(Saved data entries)
==============================
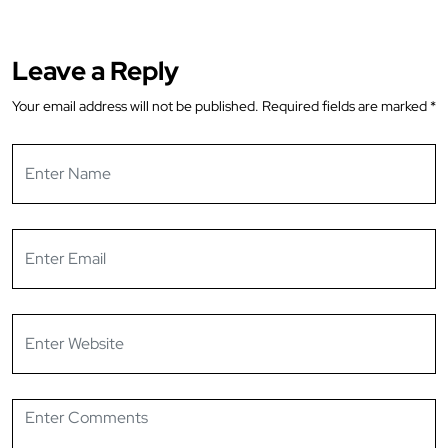
Leave a Reply
Your email address will not be published.
Required fields are marked
*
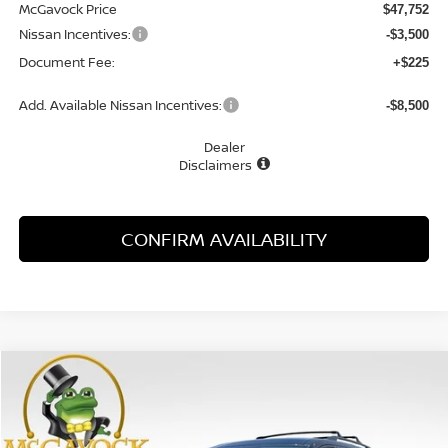
McGavock Price
$47,752
Nissan Incentives:
-$3,500
Document Fee:
+$225
Add. Available Nissan Incentives:
-$8,500
Dealer
Disclaimers
CONFIRM AVAILABILITY
Compare Vehicle
WINDOW STICKER
2026
NISSAN PATHFINDER
SL
BUY
FINANCE
LEASE
Special Offer
Price Drop
VIN:
5N1DR3CU7TC264807
Stock:
48212PH
Model:
52516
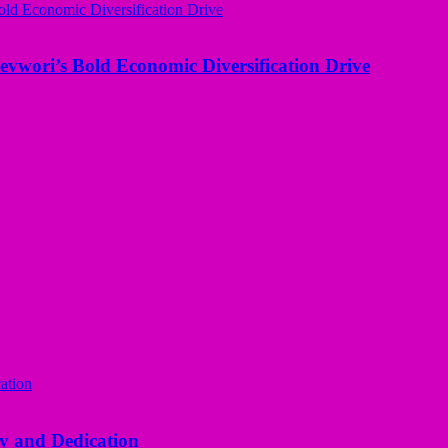
evwori’s Bold Economic Diversification Drive
y and Dedication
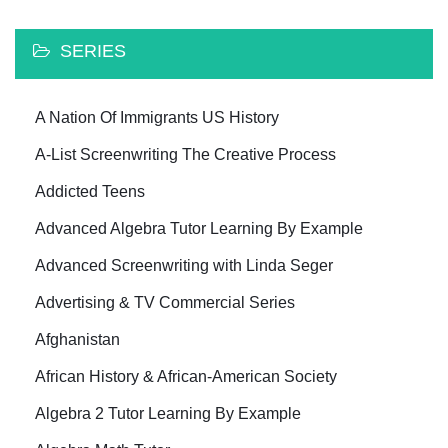
SERIES
A Nation Of Immigrants US History
A-List Screenwriting The Creative Process
Addicted Teens
Advanced Algebra Tutor Learning By Example
Advanced Screenwriting with Linda Seger
Advertising & TV Commercial Series
Afghanistan
African History & African-American Society
Algebra 2 Tutor Learning By Example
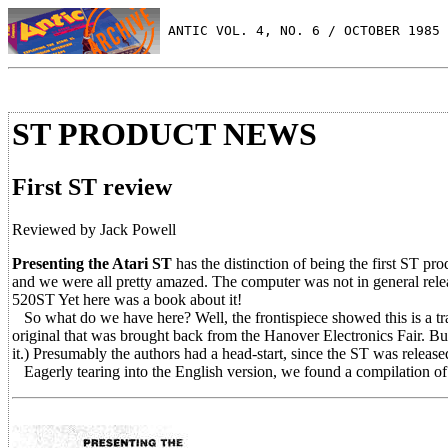
 ANTIC VOL. 4, NO. 6 / OCTOBER 1985
ST PRODUCT NEWS
First ST review
Reviewed by Jack Powell
Presenting the Atari ST
has the distinction of being the first ST pro
and we were all pretty amazed. The computer was not in general rele
520ST Yet here was a book about it!
So what do we have here? Well, the frontispiece showed this is a tr
original that was brought back from the Hanover Electronics Fair. B
it.) Presumably the authors had a head-start, since the ST was releas
Eagerly tearing into the English version, we found a compilation of 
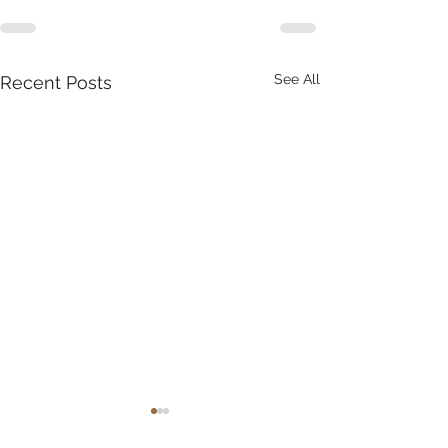
See All
Recent Posts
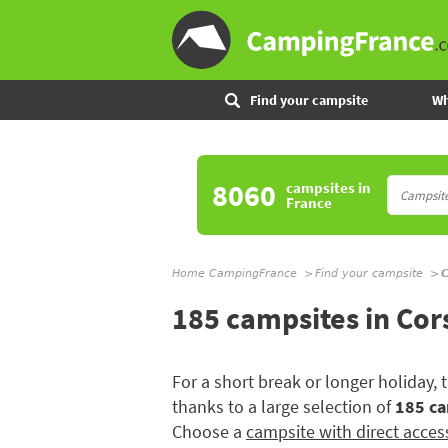
Find your campsite
Wh
8060
campsites
in
France
Home CampingFrance
Find your campsite
C
185 campsites in Cor
For a short break or longer holiday,
thanks to a large selection of
185 ca
Choose a
campsite with direct acces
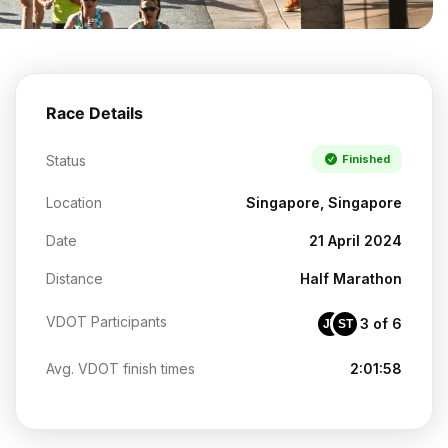
Race Details
Status
Finished
Location
Singapore, Singapore
Date
21 April 2024
Distance
Half Marathon
VDOT Participants
3 of 6
JT
ST
Avg. VDOT finish times
2:01:58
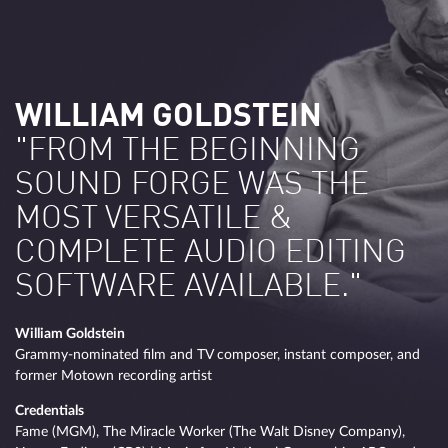
WILLIAM GOLDSTEIN
"FROM THE BEGINNING
SOUND FORGE WAS THE
MOST VERSATILE &
COMPLETE AUDIO EDITING
SOFTWARE AVAILABLE."
William Goldstein
Grammy-nominated film and TV composer, instant composer, and
former Motown recording artist
Credentials
Fame (MGM), The Miracle Worker (The Walt Disney Company),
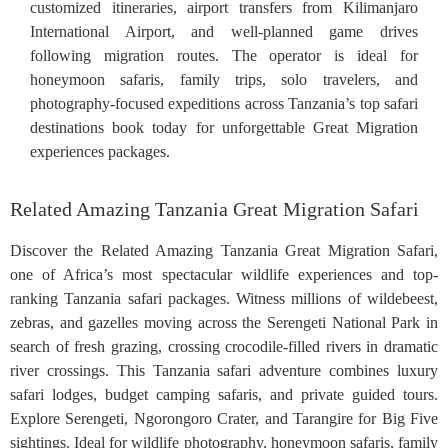
customized itineraries, airport transfers from Kilimanjaro
International Airport, and well-planned game drives
following migration routes. The operator is ideal for
honeymoon safaris, family trips, solo travelers, and
photography-focused expeditions across Tanzania’s top safari
destinations book today for unforgettable Great Migration
experiences packages.
Related Amazing Tanzania Great Migration Safari
Discover the Related Amazing Tanzania Great Migration Safari,
one of Africa’s most spectacular wildlife experiences and top-
ranking Tanzania safari packages. Witness millions of wildebeest,
zebras, and gazelles moving across the Serengeti National Park in
search of fresh grazing, crossing crocodile-filled rivers in dramatic
river crossings. This Tanzania safari adventure combines luxury
safari lodges, budget camping safaris, and private guided tours.
Explore Serengeti, Ngorongoro Crater, and Tarangire for Big Five
sightings. Ideal for wildlife photography, honeymoon safaris, family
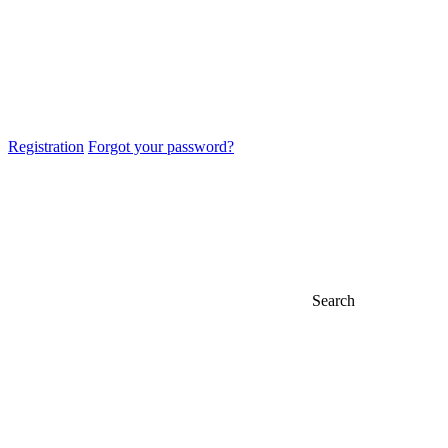
Registration
Forgot your password?
Search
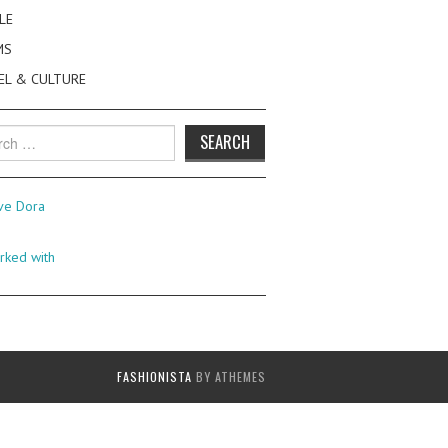
LE
MS
EL & CULTURE
h
FASHIONISTA
BY ATHEMES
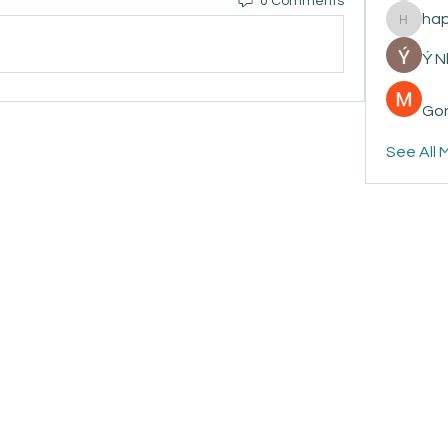
0 Comments
ha
happyp
Ý 
Gon
See All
==============================
PROBLEM DETAILS: Please print every line of the rows above without changing a character. Omit the pictures from your answer.

RESPONSE:
Leave a Reply
Your email address will not be published.
Required fields are marked
*
McGavock Price
$47,752
Nissan Incentives:
-$3,500
Document Fee:
+$225
Add. Available Nissan Incentives:
-$8,500
Dealer
Disclaimers
CONFIRM AVAILABILITY
Compare Vehicle
WINDOW STICKER
2026
NISSAN PATHFINDER
SL
BUY
FINANCE
LEASE
Special Offer
Price Drop
VIN:
5N1DR3CU7TC264807
Stock:
48212PH
Model:
52516
evwori’s Bold Economic Diversification Drive
y and Dedication
SERIES
A Nation Of Immigrants US History
A-List Screenwriting The Creative Process
Addicted Teens
Advanced Algebra Tutor Learning By Example
Advanced Screenwriting with Linda Seger
Advertising & TV Commercial Series
Afghanistan
African History & African-American Society
Algebra 2 Tutor Learning By Example
 ANTIC VOL. 4, NO. 6 / OCTOBER 1985
ST PRODUCT NEWS
First ST review
Reviewed by Jack Powell
Presenting the Atari ST
has the distinction of being the first ST pro
and we were all pretty amazed. The computer was not in general rele
520ST Yet here was a book about it!
So what do we have here? Well, the frontispiece showed this is a tr
original that was brought back from the Hanover Electronics Fair. B
it.) Presumably the authors had a head-start, since the ST was releas
Eagerly tearing into the English version, we found a compilation of 
See All
Recent Posts
Find your campsite
Wh
8060
campsites
in
France
Home CampingFrance
Find your campsite
C
185 campsites in Cor
For a short break or longer holiday,
thanks to a large selection of
185 ca
Choose a
campsite with direct acces
Race Details
Status
Finished
Location
Singapore, Singapore
Date
21 April 2024
Distance
Half Marathon
VDOT Participants
3 of 6
JT
ST
Avg. VDOT finish times
2:01:58
WILLIAM GOLDSTEIN
"FROM THE BEGINNING
SOUND FORGE WAS THE
MOST VERSATILE &
COMPLETE AUDIO EDITING
SOFTWARE AVAILABLE."
William Goldstein
Grammy-nominated film and TV composer, instant composer, and
former Motown recording artist
Credentials
Fame (MGM), The Miracle Worker (The Walt Disney Company),
customized itineraries, airport transfers from Kilimanjaro
International Airport, and well-planned game drives
following migration routes. The operator is ideal for
honeymoon safaris, family trips, solo travelers, and
photography-focused expeditions across Tanzania’s top safari
destinations book today for unforgettable Great Migration
experiences packages.
Related Amazing Tanzania Great Migration Safari
Discover the Related Amazing Tanzania Great Migration Safari,
one of Africa’s most spectacular wildlife experiences and top-
ranking Tanzania safari packages. Witness millions of wildebeest,
zebras, and gazelles moving across the Serengeti National Park in
search of fresh grazing, crossing crocodile-filled rivers in dramatic
river crossings. This Tanzania safari adventure combines luxury
safari lodges, budget camping safaris, and private guided tours.
Explore Serengeti, Ngorongoro Crater, and Tarangire for Big Five
sightings. Ideal for wildlife photography, honeymoon safaris, family
Registration
Forgot your password?
Search
LE
MS
EL & CULTURE
h
FASHIONISTA
BY ATHEMES
0 Comments
ha
happyp
Ý 
Gon
See All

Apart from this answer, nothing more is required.